Note: Always being careful at $\left| a \right|\cos \theta = \dfrac{{{a_1} - 2{a_2} + 2{a_3}}}{3} = \dfrac{{ - 4{a_1} - 3{a_3}}}{5} = \dfrac{{{a_2}}}{1}$ this step for finding the value ${a_1}$ , ${a_2}$ in the term of ${a_3}$.

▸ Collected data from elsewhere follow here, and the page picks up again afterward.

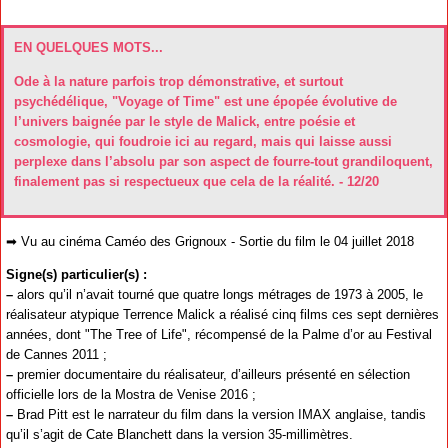
EN QUELQUES MOTS...
Ode à la nature parfois trop démonstrative, et surtout
psychédélique, "Voyage of Time" est une épopée évolutive de
l’univers baignée par le style de Malick, entre poésie et
cosmologie, qui foudroie ici au regard, mais qui laisse aussi
perplexe dans l’absolu par son aspect de fourre-tout grandiloquent,
finalement pas si respectueux que cela de la réalité. - 12/20
➡ Vu au cinéma Caméo des Grignoux - Sortie du film le 04 juillet 2018
Signe(s) particulier(s) :
–
alors qu’il n’avait tourné que quatre longs métrages de 1973 à 2005, le
réalisateur atypique Terrence Malick a réalisé cinq films ces sept dernières
années, dont "The Tree of Life", récompensé de la Palme d’or au Festival
de Cannes 2011 ;
–
premier documentaire du réalisateur, d’ailleurs présenté en sélection
officielle lors de la Mostra de Venise 2016 ;
–
Brad Pitt est le narrateur du film dans la version IMAX anglaise, tandis
qu’il s’agit de Cate Blanchett dans la version 35-millimètres.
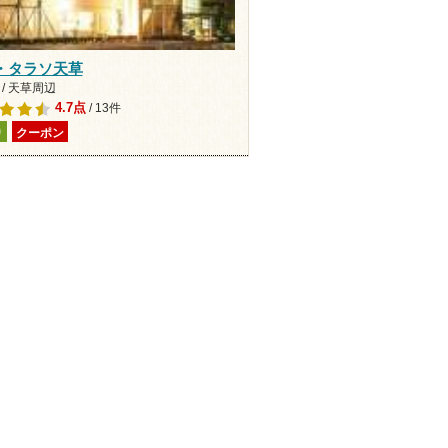
・タラソ天草
/ 天草周辺
4.7点
/ 13件
り
クーポン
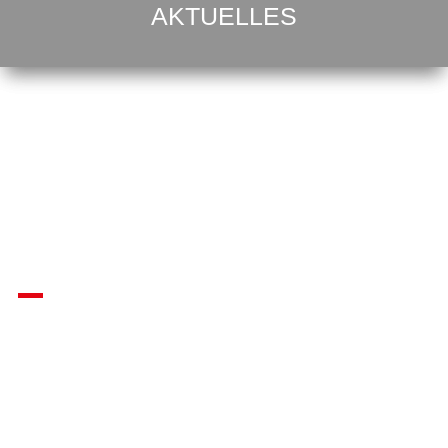
AKTUELLES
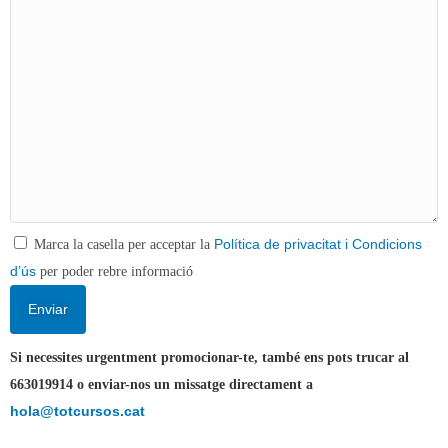
Política de privacitat i Condicions
Marca la casella per acceptar la
d’ús
per poder rebre informació
Si necessites urgentment promocionar-te, també ens pots trucar al
663019914 o enviar-nos un missatge directament a
hola@totcursos.cat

We will also find the solution of this by equating it equal to any constant term as k . $k = \dfrac{{{a_1} - 2{a_2} + 2{a_3}}}{3} = \dfrac{{ - 4{a_1} - 3{a_3}}}{5} = \dfrac{{{a_2}}}{1}$ Now make three equation in three variable as ${a_1}$ , ${a_2}$ , ${a_3}$ find the value of ${a_1}$ , ${a_2}$ , ${a_3}$ in the term of k.